--- Records provided ---
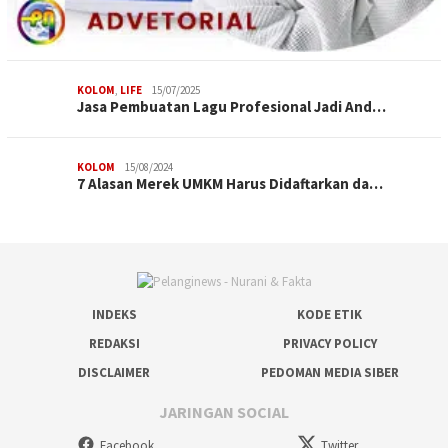
KOLOM
,
LIFE
15/07/2025
Jasa Pembuatan Lagu Profesional Jadi And…
KOLOM
15/08/2024
7 Alasan Merek UMKM Harus Didaftarkan da…
INDEKS
KODE ETIK
REDAKSI
PRIVACY POLICY
DISCLAIMER
PEDOMAN MEDIA SIBER
JARINGAN SOCIAL
Facebook
Twitter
---
> [Required work]:
Give back the whole listing exactly as written. Do not include any picture.

> [Problem solution]:
KOLOM
,
LIFE
15/07/2025
Jasa Pembuatan Lagu Profesional Jadi And…
KOLOM
15/08/2024
7 Alasan Merek UMKM Harus Didaftarkan da…
INDEKS
KODE ETIK
REDAKSI
PRIVACY POLICY
DISCLAIMER
PEDOMAN MEDIA SIBER
JARINGAN SOCIAL
Facebook
Twitter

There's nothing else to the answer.